Lots of people are scrupulous about selecting coffee that boasts that it’s “Fair Trade”, implying that other coffee is less ethical and more damaging to third world economies. This may be a dangerous misconception:
Saturday, on World Fair Trade Day, we have something else to feel guilty about. That fair-trade cup of coffee we savour may not only fail to ease the lot of poor farmers, it may actually help to impoverish them, according to a study out recently from Germany’s University of Hohenheim.
The study, which followed hundreds of Nicaraguan coffee farmers over a decade, concluded that farmers producing for the fair-trade market “are more often found below the absolute poverty line than conventional producers.
“Over a period of 10 years, our analysis shows that organic and organic-fair trade farmers have become poorer relative to conventional producers.”
How could an organization devoted to producing better results for poor coffee producers make their situation worse?

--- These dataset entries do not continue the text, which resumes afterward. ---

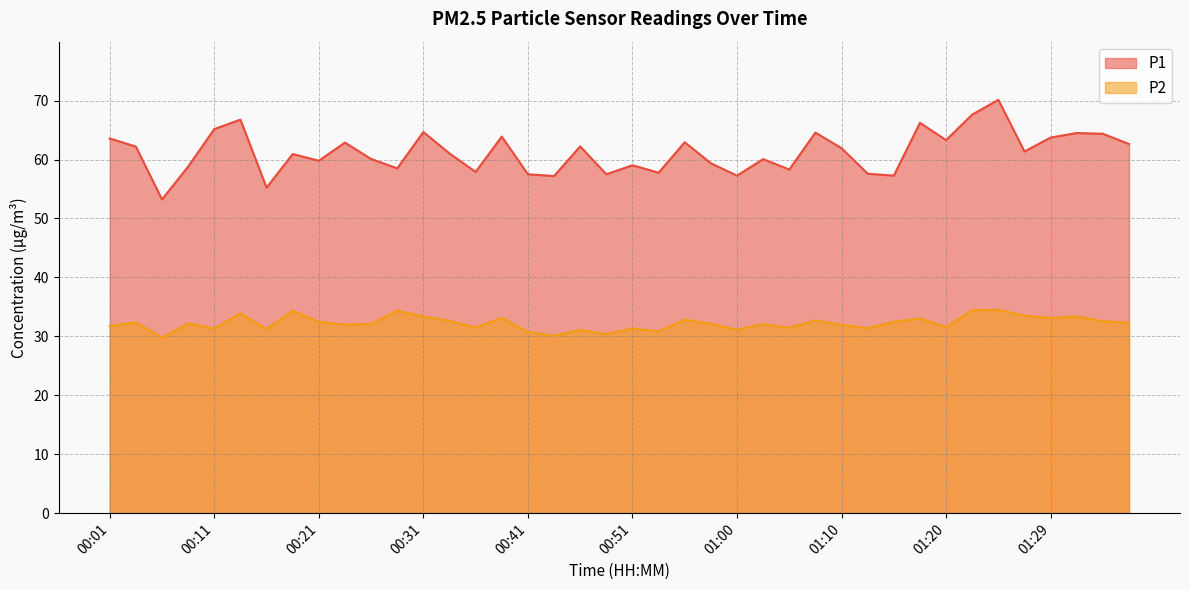

List the series in order of their overall mean, lowest first.

P2, P1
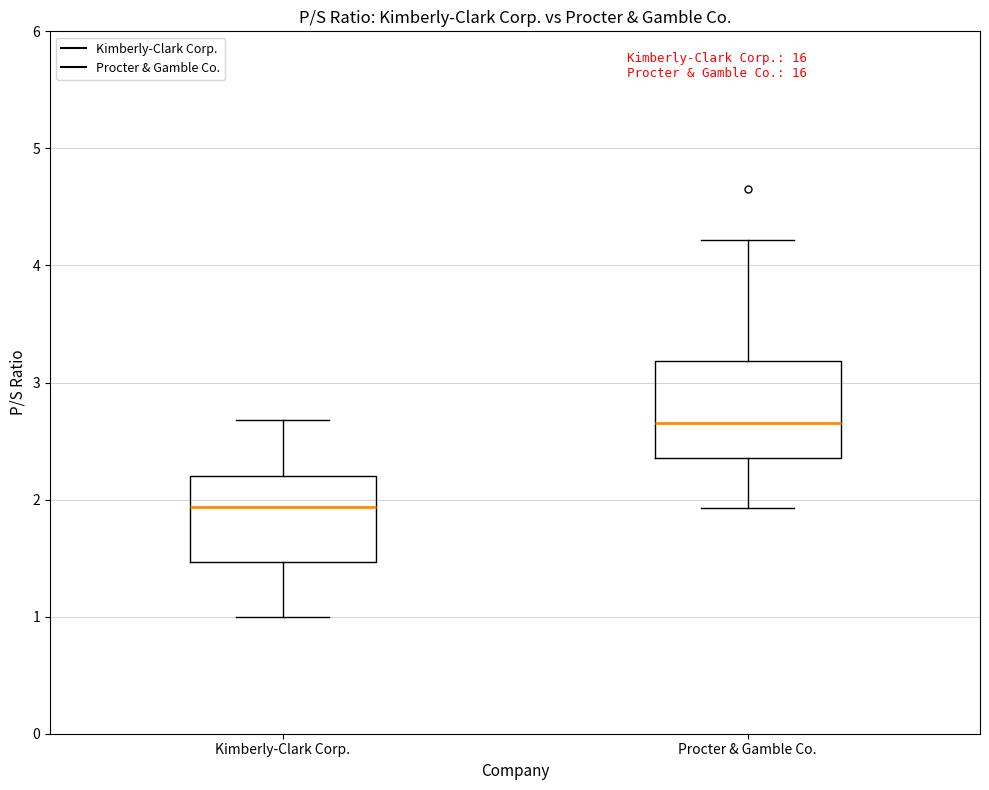

Reading left to right, transcribe this box plot: for each box, give where its median line is, the range the box spans, and where its two whiskers end, as read against the y-axis. The values are not printed on the chart, so give them approximately, as read against the axis.

Kimberly-Clark Corp.: median 1.9, box 1.5 to 2.2, whiskers 1.0 to 2.7
Procter & Gamble Co.: median 2.7, box 2.4 to 3.2, whiskers 1.9 to 4.2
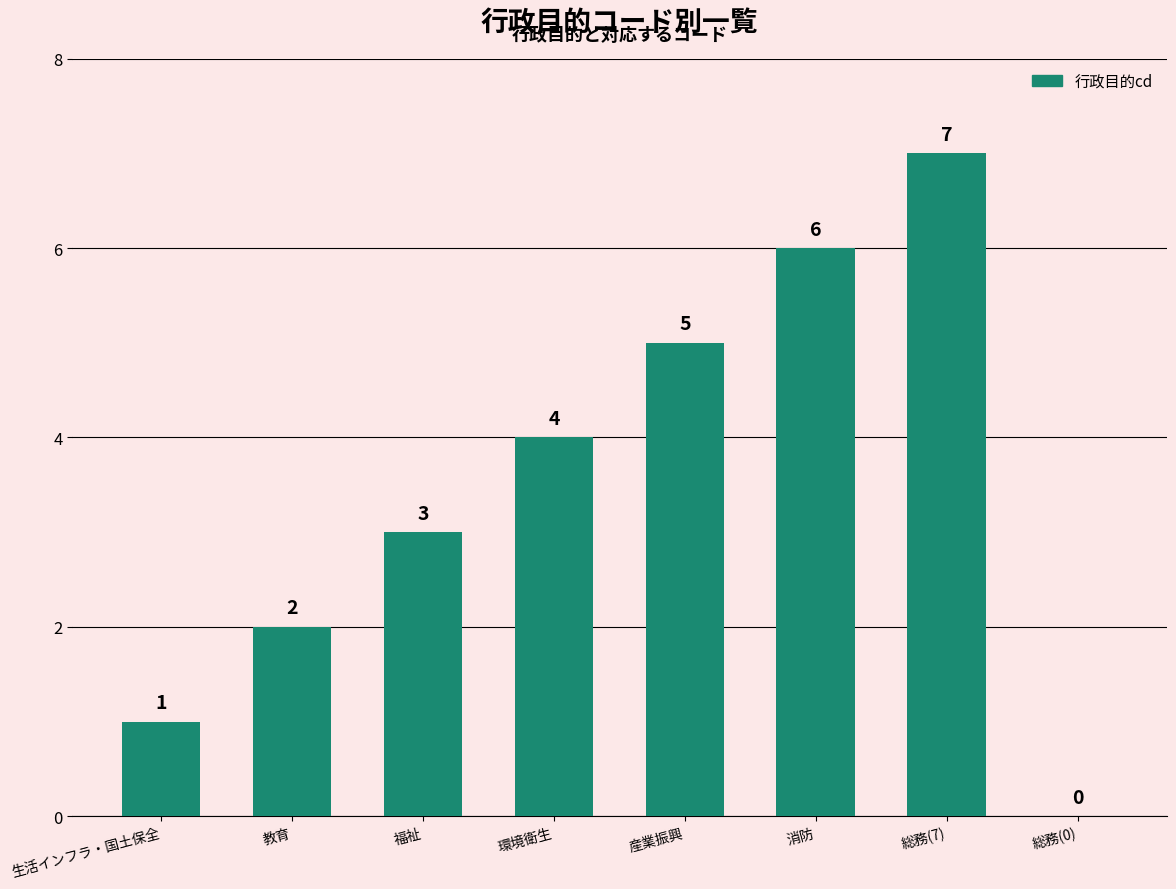

What is the change in value from 環境衛生 to 総務(0)?

-4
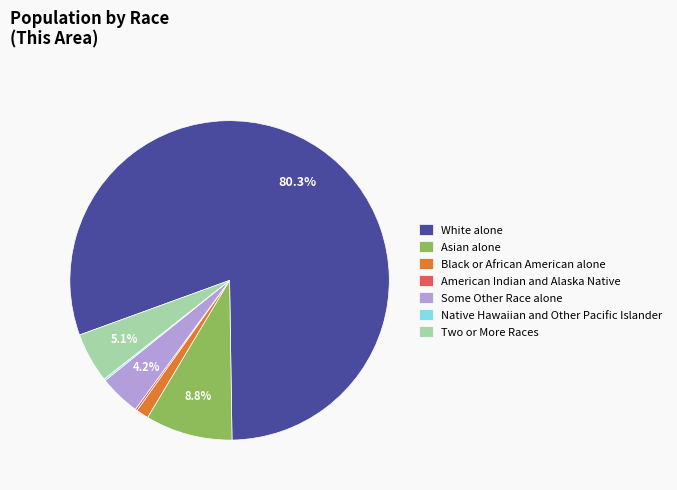

Combined, do White alone and Black or African American alone account for over 50%?

Yes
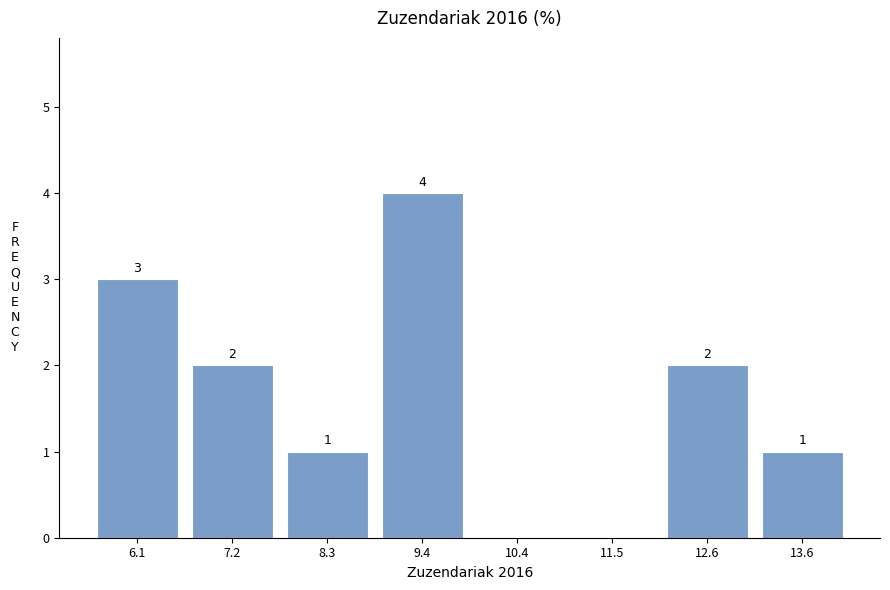

Reading left to right, what are all the values shown in this chart?

6.1=3	7.2=2	8.3=1	9.4=4	10.4=0	11.5=0	12.6=2	13.6=1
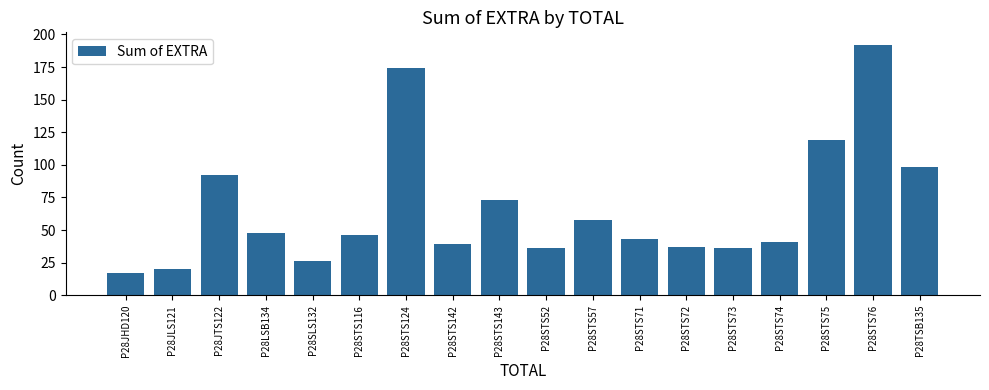

Which category has the lowest value across all series?

P28JHD120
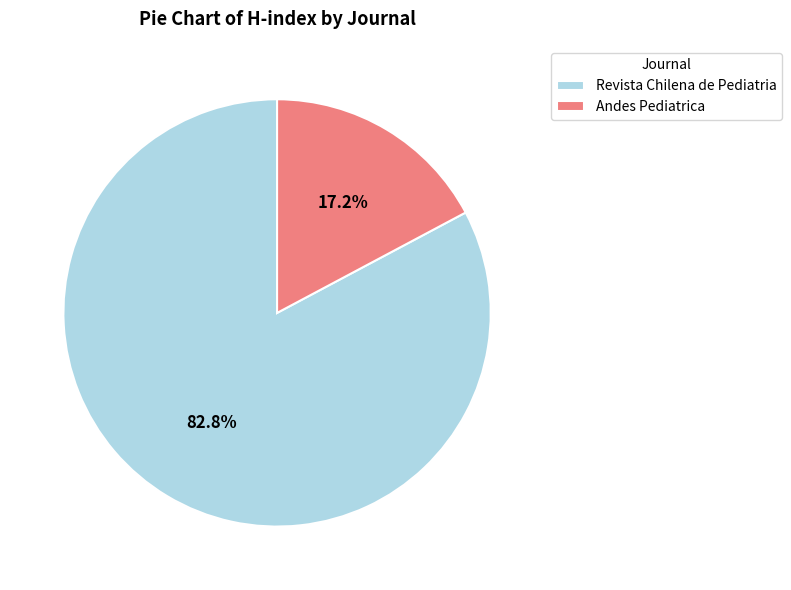

To the nearest percent, what percentage of the pie is Revista Chilena de Pediatria?

83%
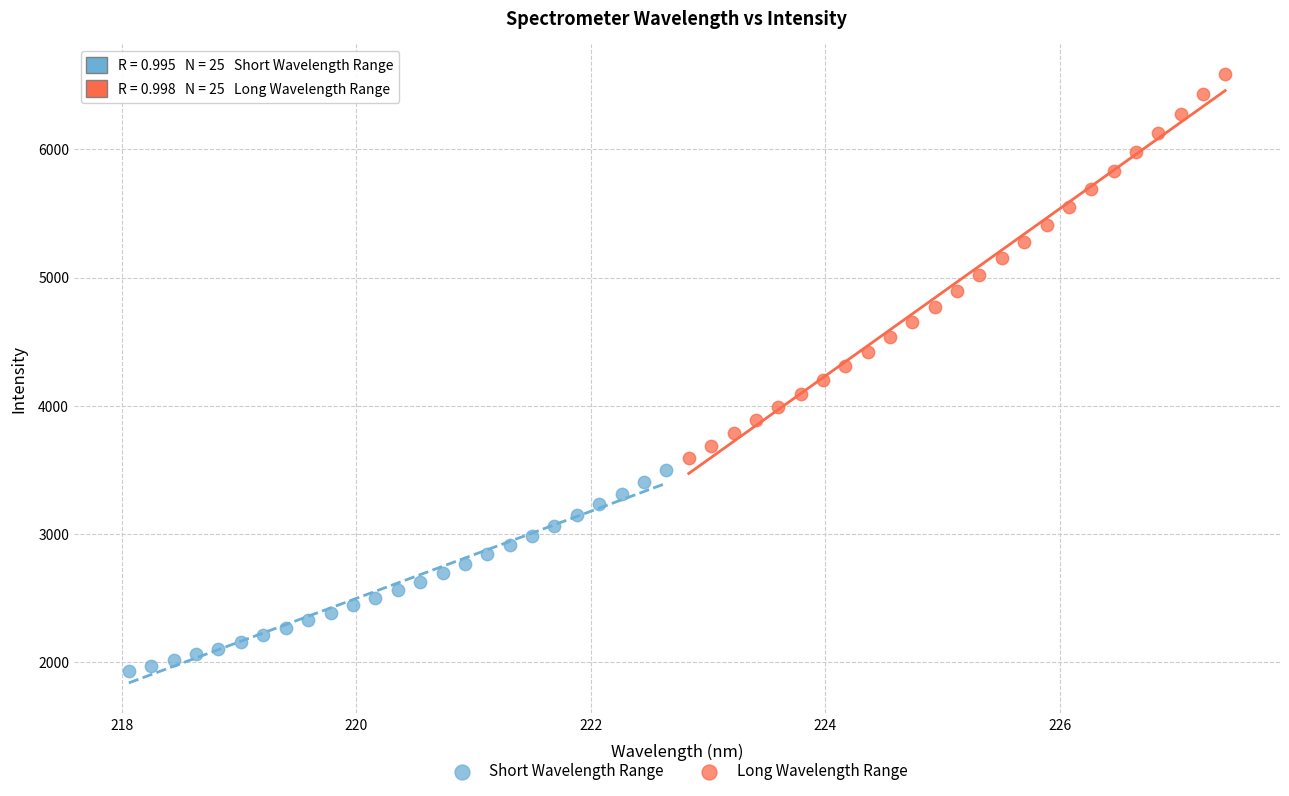

Which series contains the highest Y value?

Long Wavelength Range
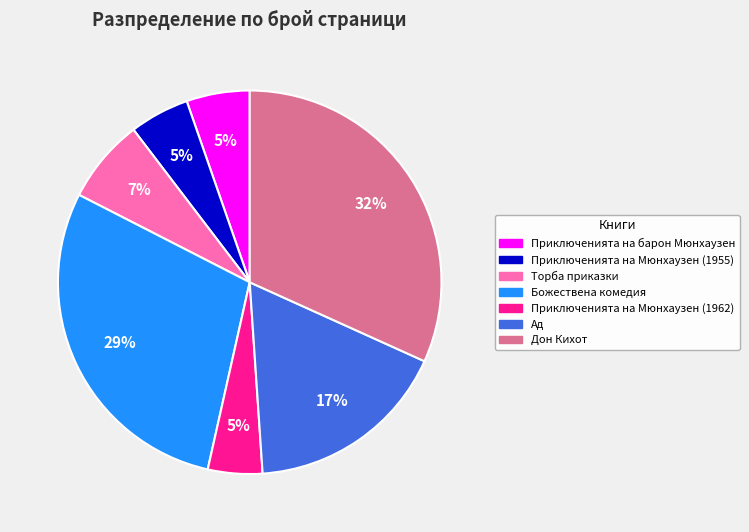

To the nearest percent, what is the difference between the largest and smallest slice percentages?

27%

For starters, it discriminates against the very poorest of the world’s coffee farmers, most of whom are African, by requiring them to pay high certification fees. These fees — one of the factors that the German study cites as contributing to the farmers’ impoverishment — are especially perverse, given that the majority of Third World farmers are not only too poor to pay the certification fees, they’re also too poor to pay for the fertilizers and the pesticides that would disqualify coffee as certified organic.
Even worse, there’s also imposition of conditions on the farmers which violates local customs:
Most merchants of certified coffees are aware of these contradictions, but most won’t be aware of other problems in the certification business. For Third World farmers to qualify as fair-trade producers, and thus obtain higher prices for their coffee, farmers must join co-operatives. In some Third World societies, farmers readily accept the compromises of communal enterprise. In others, they balk. In patriarchal African societies, for example, the small coffee farm is the family business, its management a source of pride to the male head of the household. Joining a co-operative, and being told when and what and how to plant entails loss of dignity.
The cultural imperialist isn’t dead — he’s merely changed organizations.